Sunday, August 20, 2006

SIGGRAPH.org's Interpretive Dance

So, how have you been sleeping lately? Glad to hear it. Me? Not much at all.

Seriously, our Plone / Zope has been crashing like me after three pitchers of margaritas. Our setup has been running fine for many months, through a number of Zope and Plone versions from somewhere in Zope 2.6 or 2.7-land with Plone 2.0 up to Zope 2.8.7 and Plone 2.1.3. About two weeks ago, our Zope started acting up, hanging, or 'spinning' in zspeak, a couple of times a day and not responding to any requests until restarted.

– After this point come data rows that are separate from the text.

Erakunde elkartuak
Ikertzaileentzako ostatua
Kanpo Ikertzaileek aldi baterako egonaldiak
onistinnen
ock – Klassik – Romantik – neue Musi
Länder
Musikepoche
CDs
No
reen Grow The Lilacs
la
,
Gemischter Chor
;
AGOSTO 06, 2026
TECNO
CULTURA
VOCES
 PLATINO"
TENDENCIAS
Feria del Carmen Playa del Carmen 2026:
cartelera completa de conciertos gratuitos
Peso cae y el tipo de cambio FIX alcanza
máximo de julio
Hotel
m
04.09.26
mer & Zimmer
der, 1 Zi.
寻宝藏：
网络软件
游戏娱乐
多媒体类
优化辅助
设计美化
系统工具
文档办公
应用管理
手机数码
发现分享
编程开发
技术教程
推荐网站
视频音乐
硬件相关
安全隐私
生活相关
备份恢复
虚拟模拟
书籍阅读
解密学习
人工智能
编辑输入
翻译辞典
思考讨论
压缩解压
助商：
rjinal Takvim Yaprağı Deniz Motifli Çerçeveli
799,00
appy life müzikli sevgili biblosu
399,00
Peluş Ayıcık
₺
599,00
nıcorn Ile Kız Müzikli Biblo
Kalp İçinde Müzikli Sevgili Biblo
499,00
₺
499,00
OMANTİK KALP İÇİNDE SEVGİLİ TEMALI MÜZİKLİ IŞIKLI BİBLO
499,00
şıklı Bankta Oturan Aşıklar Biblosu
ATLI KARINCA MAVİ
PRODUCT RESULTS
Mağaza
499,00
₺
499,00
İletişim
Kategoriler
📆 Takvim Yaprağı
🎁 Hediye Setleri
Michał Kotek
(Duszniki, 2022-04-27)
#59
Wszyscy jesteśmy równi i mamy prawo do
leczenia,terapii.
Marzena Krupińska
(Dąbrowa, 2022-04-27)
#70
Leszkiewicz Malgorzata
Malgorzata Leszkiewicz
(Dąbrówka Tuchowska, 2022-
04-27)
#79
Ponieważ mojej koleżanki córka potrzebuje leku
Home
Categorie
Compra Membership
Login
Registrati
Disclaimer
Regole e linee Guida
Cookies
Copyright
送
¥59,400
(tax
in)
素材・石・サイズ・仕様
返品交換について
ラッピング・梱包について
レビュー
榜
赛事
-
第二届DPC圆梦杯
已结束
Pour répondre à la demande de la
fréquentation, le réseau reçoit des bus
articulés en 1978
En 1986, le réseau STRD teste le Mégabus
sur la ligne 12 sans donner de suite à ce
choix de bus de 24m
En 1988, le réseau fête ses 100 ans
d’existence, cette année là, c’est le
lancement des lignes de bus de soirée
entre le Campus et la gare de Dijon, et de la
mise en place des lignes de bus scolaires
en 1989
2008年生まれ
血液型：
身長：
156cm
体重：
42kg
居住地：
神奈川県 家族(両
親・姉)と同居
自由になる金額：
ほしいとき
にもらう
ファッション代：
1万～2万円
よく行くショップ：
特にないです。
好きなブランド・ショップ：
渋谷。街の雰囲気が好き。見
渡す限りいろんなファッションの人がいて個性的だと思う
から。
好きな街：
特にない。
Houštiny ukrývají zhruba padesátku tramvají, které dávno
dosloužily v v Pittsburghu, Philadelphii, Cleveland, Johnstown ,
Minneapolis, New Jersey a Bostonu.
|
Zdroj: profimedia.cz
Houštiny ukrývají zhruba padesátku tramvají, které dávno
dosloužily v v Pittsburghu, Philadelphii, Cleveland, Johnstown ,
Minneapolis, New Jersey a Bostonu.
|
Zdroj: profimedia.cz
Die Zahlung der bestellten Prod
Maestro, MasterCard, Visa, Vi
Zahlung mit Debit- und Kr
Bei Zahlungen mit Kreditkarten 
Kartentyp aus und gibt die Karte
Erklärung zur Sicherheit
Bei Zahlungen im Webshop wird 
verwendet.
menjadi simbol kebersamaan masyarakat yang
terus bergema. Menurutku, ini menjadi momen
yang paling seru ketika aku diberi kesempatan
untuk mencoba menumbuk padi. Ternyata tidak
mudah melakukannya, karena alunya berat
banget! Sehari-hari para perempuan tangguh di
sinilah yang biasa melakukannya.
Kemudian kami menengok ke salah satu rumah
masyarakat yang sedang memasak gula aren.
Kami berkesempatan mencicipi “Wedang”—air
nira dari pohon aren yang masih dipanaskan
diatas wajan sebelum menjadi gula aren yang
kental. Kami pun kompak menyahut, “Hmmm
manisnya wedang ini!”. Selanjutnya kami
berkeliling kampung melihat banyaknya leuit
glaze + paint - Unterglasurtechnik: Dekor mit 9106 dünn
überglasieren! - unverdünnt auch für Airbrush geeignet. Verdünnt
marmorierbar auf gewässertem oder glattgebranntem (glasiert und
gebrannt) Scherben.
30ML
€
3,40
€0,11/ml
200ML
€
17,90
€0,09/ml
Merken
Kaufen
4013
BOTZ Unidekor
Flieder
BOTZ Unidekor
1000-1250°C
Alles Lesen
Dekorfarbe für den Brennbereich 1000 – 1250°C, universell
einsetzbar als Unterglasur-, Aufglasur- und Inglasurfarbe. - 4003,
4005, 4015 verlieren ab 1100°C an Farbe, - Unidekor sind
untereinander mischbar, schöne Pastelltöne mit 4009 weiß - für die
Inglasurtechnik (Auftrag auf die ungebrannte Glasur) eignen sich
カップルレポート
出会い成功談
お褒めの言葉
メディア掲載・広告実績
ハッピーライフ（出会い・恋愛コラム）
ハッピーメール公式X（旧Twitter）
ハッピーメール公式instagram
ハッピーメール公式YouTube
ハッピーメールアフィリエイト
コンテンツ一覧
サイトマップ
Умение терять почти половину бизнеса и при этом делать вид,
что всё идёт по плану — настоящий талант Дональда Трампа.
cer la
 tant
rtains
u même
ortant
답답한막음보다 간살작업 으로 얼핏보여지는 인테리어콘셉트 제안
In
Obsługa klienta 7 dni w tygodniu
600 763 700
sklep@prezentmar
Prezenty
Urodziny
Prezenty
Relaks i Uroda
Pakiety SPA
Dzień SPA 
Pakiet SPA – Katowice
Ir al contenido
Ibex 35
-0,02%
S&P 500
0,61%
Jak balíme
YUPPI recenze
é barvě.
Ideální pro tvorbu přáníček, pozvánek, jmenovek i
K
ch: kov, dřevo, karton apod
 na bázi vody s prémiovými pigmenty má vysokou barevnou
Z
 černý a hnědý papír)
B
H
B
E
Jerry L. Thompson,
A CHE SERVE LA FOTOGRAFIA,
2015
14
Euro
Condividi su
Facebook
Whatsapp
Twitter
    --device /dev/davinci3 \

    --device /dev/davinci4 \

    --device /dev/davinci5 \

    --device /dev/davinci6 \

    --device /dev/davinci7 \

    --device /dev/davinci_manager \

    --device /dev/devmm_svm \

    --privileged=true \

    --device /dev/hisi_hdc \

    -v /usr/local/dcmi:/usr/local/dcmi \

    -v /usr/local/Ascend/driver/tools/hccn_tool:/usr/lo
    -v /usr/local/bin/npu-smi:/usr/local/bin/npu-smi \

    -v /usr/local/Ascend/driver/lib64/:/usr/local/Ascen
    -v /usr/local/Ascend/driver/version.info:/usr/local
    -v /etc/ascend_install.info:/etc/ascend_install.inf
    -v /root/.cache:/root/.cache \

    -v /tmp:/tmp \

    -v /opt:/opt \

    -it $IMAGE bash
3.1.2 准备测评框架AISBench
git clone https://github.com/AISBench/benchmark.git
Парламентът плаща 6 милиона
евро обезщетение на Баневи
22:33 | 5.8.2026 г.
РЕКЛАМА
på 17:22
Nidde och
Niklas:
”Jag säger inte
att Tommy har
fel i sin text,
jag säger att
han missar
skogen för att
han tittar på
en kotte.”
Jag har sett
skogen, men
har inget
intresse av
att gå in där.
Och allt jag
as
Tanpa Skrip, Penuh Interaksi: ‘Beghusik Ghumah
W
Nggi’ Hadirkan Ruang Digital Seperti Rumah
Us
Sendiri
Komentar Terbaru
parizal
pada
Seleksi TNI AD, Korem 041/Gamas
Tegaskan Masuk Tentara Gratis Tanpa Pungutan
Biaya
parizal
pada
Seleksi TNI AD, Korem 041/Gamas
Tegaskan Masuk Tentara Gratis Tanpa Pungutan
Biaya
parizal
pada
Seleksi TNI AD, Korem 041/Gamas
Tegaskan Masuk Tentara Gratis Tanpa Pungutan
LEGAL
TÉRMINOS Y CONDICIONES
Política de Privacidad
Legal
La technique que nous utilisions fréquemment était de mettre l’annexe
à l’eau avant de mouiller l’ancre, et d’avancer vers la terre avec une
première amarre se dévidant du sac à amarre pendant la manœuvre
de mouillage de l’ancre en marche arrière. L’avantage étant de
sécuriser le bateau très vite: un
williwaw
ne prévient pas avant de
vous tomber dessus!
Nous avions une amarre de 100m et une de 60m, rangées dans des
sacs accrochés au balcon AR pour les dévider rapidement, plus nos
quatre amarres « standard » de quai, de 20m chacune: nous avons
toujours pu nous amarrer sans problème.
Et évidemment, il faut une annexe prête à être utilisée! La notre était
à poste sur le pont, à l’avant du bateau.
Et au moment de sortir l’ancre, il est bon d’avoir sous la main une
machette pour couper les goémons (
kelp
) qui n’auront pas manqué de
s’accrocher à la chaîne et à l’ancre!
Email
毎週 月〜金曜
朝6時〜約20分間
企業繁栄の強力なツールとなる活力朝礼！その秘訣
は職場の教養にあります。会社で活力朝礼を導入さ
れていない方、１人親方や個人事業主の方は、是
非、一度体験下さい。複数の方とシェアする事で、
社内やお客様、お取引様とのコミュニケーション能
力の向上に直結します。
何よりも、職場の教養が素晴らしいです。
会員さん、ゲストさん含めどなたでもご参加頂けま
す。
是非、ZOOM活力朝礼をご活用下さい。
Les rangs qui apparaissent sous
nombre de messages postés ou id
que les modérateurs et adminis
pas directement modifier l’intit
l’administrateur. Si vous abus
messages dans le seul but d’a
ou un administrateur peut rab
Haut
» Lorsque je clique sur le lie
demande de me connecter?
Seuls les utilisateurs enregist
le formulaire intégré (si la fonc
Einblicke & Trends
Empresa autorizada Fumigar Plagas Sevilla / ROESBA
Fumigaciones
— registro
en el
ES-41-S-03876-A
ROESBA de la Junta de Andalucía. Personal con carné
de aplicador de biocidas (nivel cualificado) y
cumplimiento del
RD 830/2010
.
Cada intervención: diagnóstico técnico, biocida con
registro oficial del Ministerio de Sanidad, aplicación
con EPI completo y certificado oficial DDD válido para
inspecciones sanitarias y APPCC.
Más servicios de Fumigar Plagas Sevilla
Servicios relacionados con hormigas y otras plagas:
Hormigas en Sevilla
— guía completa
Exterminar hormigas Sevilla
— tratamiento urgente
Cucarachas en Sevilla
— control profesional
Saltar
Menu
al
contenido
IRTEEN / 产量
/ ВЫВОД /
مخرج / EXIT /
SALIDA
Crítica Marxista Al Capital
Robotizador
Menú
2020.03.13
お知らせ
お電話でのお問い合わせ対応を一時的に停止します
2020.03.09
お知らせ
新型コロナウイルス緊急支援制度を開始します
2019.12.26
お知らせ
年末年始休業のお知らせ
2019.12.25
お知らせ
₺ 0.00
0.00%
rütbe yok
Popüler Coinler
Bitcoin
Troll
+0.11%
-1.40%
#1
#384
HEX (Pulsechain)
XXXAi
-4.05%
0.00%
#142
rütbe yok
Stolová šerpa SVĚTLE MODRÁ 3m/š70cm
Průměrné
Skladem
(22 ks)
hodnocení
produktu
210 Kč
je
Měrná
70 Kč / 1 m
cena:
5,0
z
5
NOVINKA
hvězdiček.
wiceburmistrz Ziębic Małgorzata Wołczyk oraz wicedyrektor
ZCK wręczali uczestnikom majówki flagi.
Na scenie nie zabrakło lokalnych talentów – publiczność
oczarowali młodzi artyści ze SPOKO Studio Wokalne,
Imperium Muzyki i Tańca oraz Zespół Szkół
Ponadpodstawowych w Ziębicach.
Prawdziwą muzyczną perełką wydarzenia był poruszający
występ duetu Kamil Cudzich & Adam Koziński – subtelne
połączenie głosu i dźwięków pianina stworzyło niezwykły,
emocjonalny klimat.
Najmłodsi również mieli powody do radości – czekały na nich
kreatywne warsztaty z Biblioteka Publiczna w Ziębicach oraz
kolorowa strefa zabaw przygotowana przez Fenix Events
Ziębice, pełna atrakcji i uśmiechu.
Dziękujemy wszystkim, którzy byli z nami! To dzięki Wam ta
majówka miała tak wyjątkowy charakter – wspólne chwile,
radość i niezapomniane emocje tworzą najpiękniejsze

Since the time this started, which roughly corresponds to the time I checked out of my hotel in Boston on August 4, after SIGGRAPH 2006, we have expanded the list of addresses which receive notification of site down errors from our monitoring system. A handful of us have lost a lot of sleep / rest by keeping our eyelids peeled back in case our Zope needs to be restarted again. One some days, this has had to happen as much as once per hour, and we went to the extreme of moving our site between machines in hopes of isolating a hardware problem such as faulty memory, which hasn't turned out to be a likely cause of our troubles.

I removed as many products as I could and asked everyone within an e-mail's reach not to add or modify content until further notice without notifying me, and the site has continued to crash. Last night, finally, I switched a version of the main site to Zope 2.9.3 and Plone 2.5 in a load-balanced setup with some ad-hoc auto-restart scripts which I hope I can get to start working soon if problems persist.

One thing is for sure, the new setup is a helluva lot faster and with two clients, should hopefully take at least twice as long to fail.